Religious freedom is “a process” that “always needs to be revisited and maintained,” said the film’s host, National Review columnist Richard Brookhiser. “The documentary shows people what this story has been, what this process has been, what the principles are, how they’ve been worked out in the world.”

The documentary’s two hours are broken into six sections, each focusing on one of the religious groups and an episode from its history that marked its fight for religious rights. In two hours, the documentary takes viewers on a journey from the plains of Utah, in the segment on the 19th-century exodus by members of The Church of Jesus Christ of Latter-day Saints, to a Rhode Island synagogue that George Washington addressed in a letter supporting the United States’ early Jewish American community, to a station on the Underground Railroad where enslaved African Americans worshipped in secret.




“Free Exercise: America’s Story of Religious Liberty” film poster. (Courtesy image)

The film employs many historical reenactments and archival material to make the stories lively and relatable, as it follows Brookhiser to various locations where crucial events took place.

The filmmakers lionize those who stood up for religious freedoms over the centuries, telling the stories of “brave citizens who defended the right to exercise their most deeply held beliefs,” said the film’s co-director, John Paulson. 

One example is an inspiring but little-known chapter in the founding of New York, known as the Flushing Remonstrance. In a 1657 letter, New Amsterdam’s Dutch settlers urged Peter Stuyvesant, the administrator of New Netherlands, to lift his ban on Quaker worship, a common restriction targeting what was then considered a fringe Christian sect.

That non-Quakers citizens would stand up for their neighbors’ rights to practice their faith exemplified how religious freedom had been the work of many, religious and nonreligious, said Brookhiser. “These 30 ordinary men said, ‘These people are being oppressed by you.

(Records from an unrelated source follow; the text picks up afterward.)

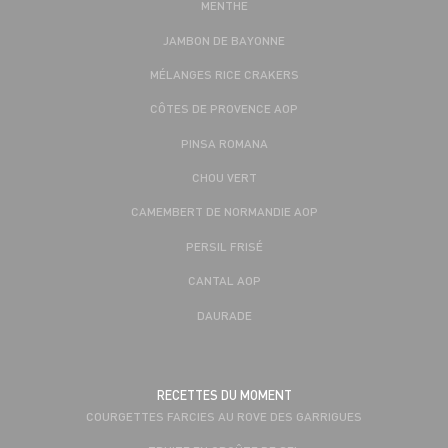
MENTHE
JAMBON DE BAYONNE
MÉLANGES RICE CRAKERS
CÔTES DE PROVENCE AOP
PINSA ROMANA
CHOU VERT
CAMEMBERT DE NORMANDIE AOP
PERSIL FRISÉ
CANTAL AOP
DAURADE
RECETTES DU MOMENT
COURGETTES FARCIES AU ROVE DES GARRIGUES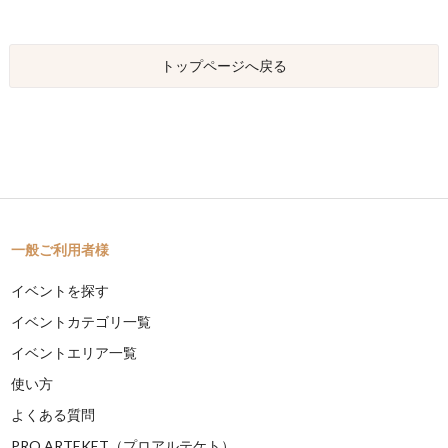
トップページへ戻る
一般ご利用者様
イベントを探す
イベントカテゴリ一覧
イベントエリア一覧
使い方
よくある質問
PRO ARTEKET（プロアルテケト）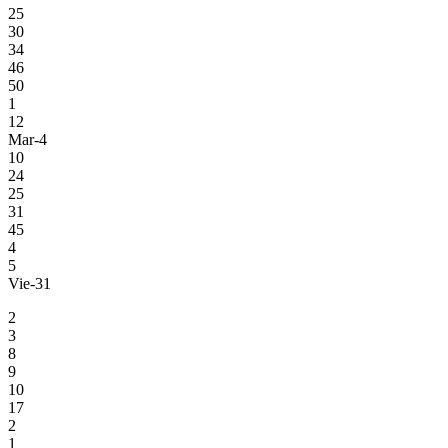
25
30
34
46
50
1
12
Mar-4
10
24
25
31
45
4
5
Vie-31
2
3
8
9
10
17
2
1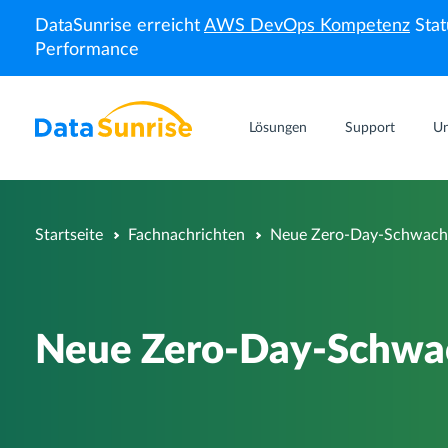
DataSunrise erreicht
AWS DevOps Kompetenz
Stat
Performance
Lösungen
Support
U
Startseite
Fachnachrichten
Neue Zero-Day-Schwachst
Neue Zero-Day-Schwach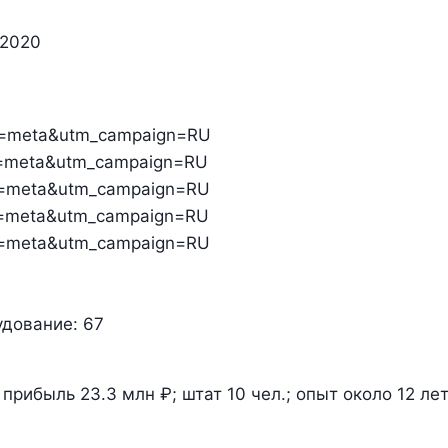
,2020
um=meta&utm_campaign=RU
um=meta&utm_campaign=RU
um=meta&utm_campaign=RU
um=meta&utm_campaign=RU
um=meta&utm_campaign=RU
удование:
67
прибыль 23.3 млн ₽; штат 10 чел.; опыт около 12 ле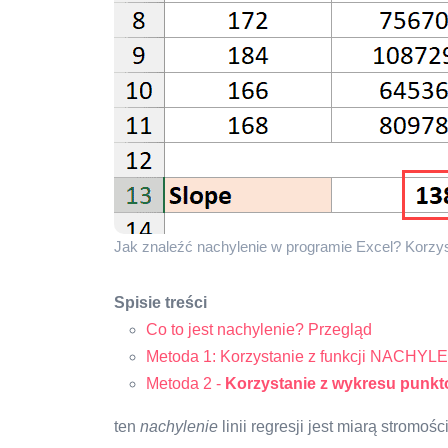
Jak znaleźć nachylenie w programie Excel? Korzys
Spisie treści
Co to jest nachylenie? Przegląd
Metoda 1: Korzystanie z funkcji NACHYL
Metoda 2 -
Korzystanie z wykresu punkt
ten
nachylenie
linii regresji jest miarą stromości 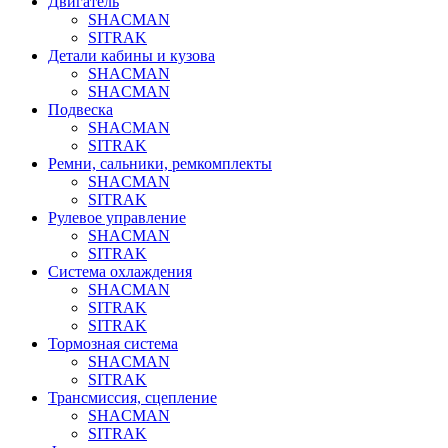
Двигатель
SHACMAN
SITRAK
Детали кабины и кузова
SHACMAN
SHACMAN
Подвеска
SHACMAN
SITRAK
Ремни, сальники, ремкомплекты
SHACMAN
SITRAK
Рулевое управление
SHACMAN
SITRAK
Система охлаждения
SHACMAN
SITRAK
SITRAK
Тормозная система
SHACMAN
SITRAK
Трансмиссия, сцепление
SHACMAN
SITRAK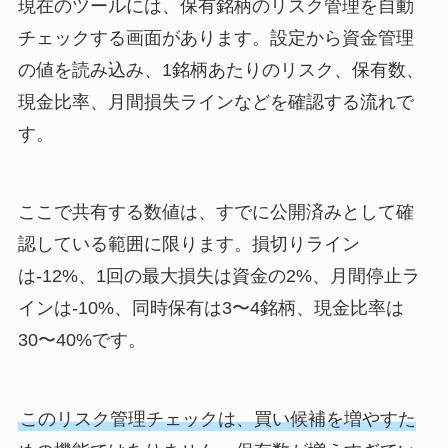
現在のツールには、保有銘柄のリスク管理を自動
チェックする画面があります。設定から資金管理
の値を読み込み、1銘柄あたりのリスク、保有数、
現金比率、月間損失ラインなどを確認する流れで
す。
ここで共有する数値は、すでに公開済みとして確
認している範囲に限ります。損切りライン
は-12%、1回の最大損失は資金の2%、月間停止ラ
インは-10%、同時保有は3〜4銘柄、現金比率は
30〜40%です。
このリスク管理チェックは、買い候補を増やすた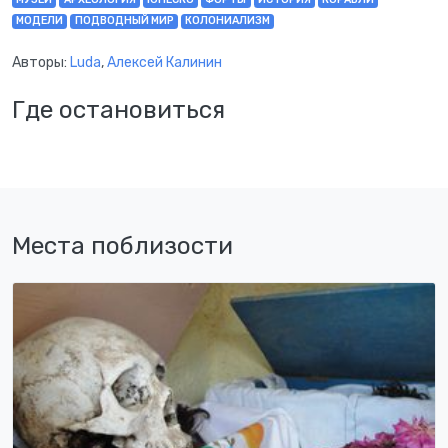
МОДЕЛИ
ПОДВОДНЫЙ МИР
КОЛОНИАЛИЗМ
Авторы:
Luda
,
Алексей Калинин
Где остановиться
Места поблизости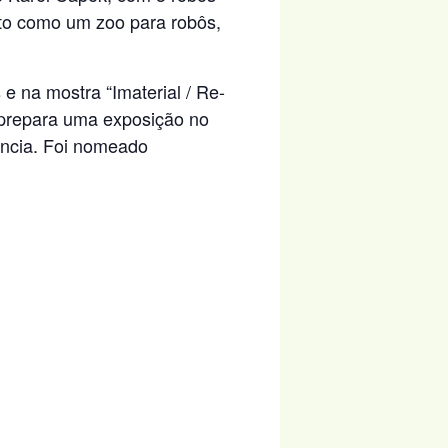
to como um zoo para robôs,
e na mostra “Imaterial / Re-
 prepara uma exposição no
iência. Foi nomeado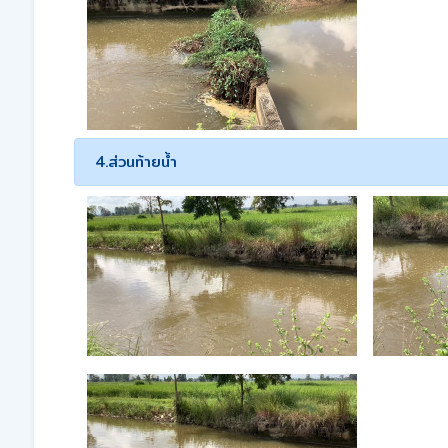
4.ส่วนท้ายน้ำ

Lay off them. We are standing up for their freedom, for their ability to worship.’ It was just very moving,” he said.



A section on the founding of the African Methodical Episcopal Church highlights the Black church’s history as space for Black Americans to organize and to resist first slavery and, later, racism. The film’s history of American Judaism tells the story of antisemitism in America, relating the case of Leo Frank, a factory worker in Atlanta who was wrongly convicted of murder in 1913 and lynched two years later after his appeal to the U.S. Supreme Court was rejected. Frank’s three-week show trial prompted the creation of the Anti-Defamation League. 

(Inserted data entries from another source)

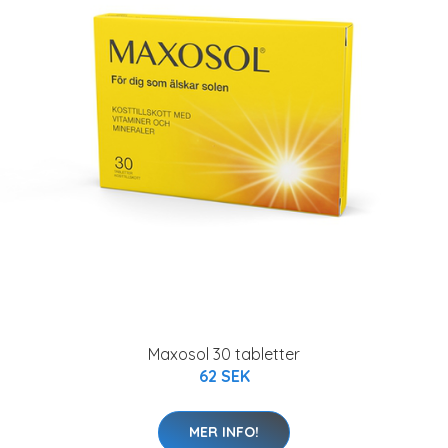
Maxosol 30 tabletter
62 SEK
MER INFO!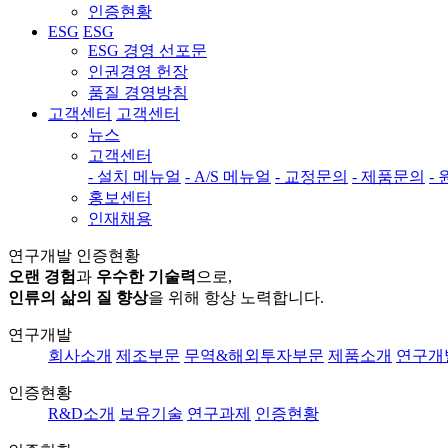
인증현황
ESG
ESG
ESG 경영 선포문
인권경영 헌장
품질 경영방침
고객센터
고객센터
뉴스
고객센터
- 설치 메뉴얼
- A/S 메뉴얼
- 교정문의
- 제품문의
-
홍보센터
인재채용
연구개발
인증현황
오랜 경험
과
우수한 기술력
으로,
인류의 삶의 질 향상
을 위해 항상 노력합니다.
연구개발
회사소개
제조부문
무역&해외투자부문
제품소개
연구개
인증현황
R&D소개
보유기술
연구과제
인증현황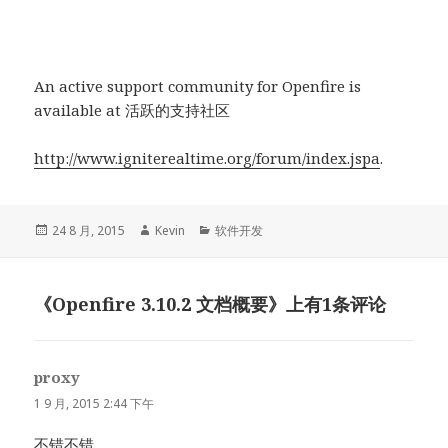
An active support community for Openfire is
available at 活跃的支持社区
http://www.igniterealtime.org/forum/index.jspa
.
发
作
分
24 8 月, 2015
Kevin
软件开发
布
者
类
于
《Openfire 3.10.2 文档概要》上有1条评论
proxy
说
道：
1 9 月, 2015 2:44 下午
不错不错。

The documentary also features a segment on a conference organized by the Becket Fund with legal experts invited to discuss how courts and legislatures have protected and broadened the First Amendment in the 21st century. (Thomas D. Lehrman, the film’s executive producer, was a Becket Fund board member for eight years.)


The movie concludes with a section dedicated to the future of religious freedom, raising questions about how our understanding of religious freedom will continue to evolve as newer arrivals to the United States expand the faith footprints of Hinduism, Buddhism, Islam and other global religions.

It also raises questions on how much society should accommodate free exercise and how much the government should intervene to protect citizens’ beliefs.

“Free exercise is an epochal principle. But even the greatest principles are not self-enacting; they need to be understood and upheld by every generation,” said Brookhiser.

Last week, the film was released on streaming platforms, including Apple TV, Amazon Prime Video, Vimeo and Google Play. The movie premiered on PBS stations in the fall.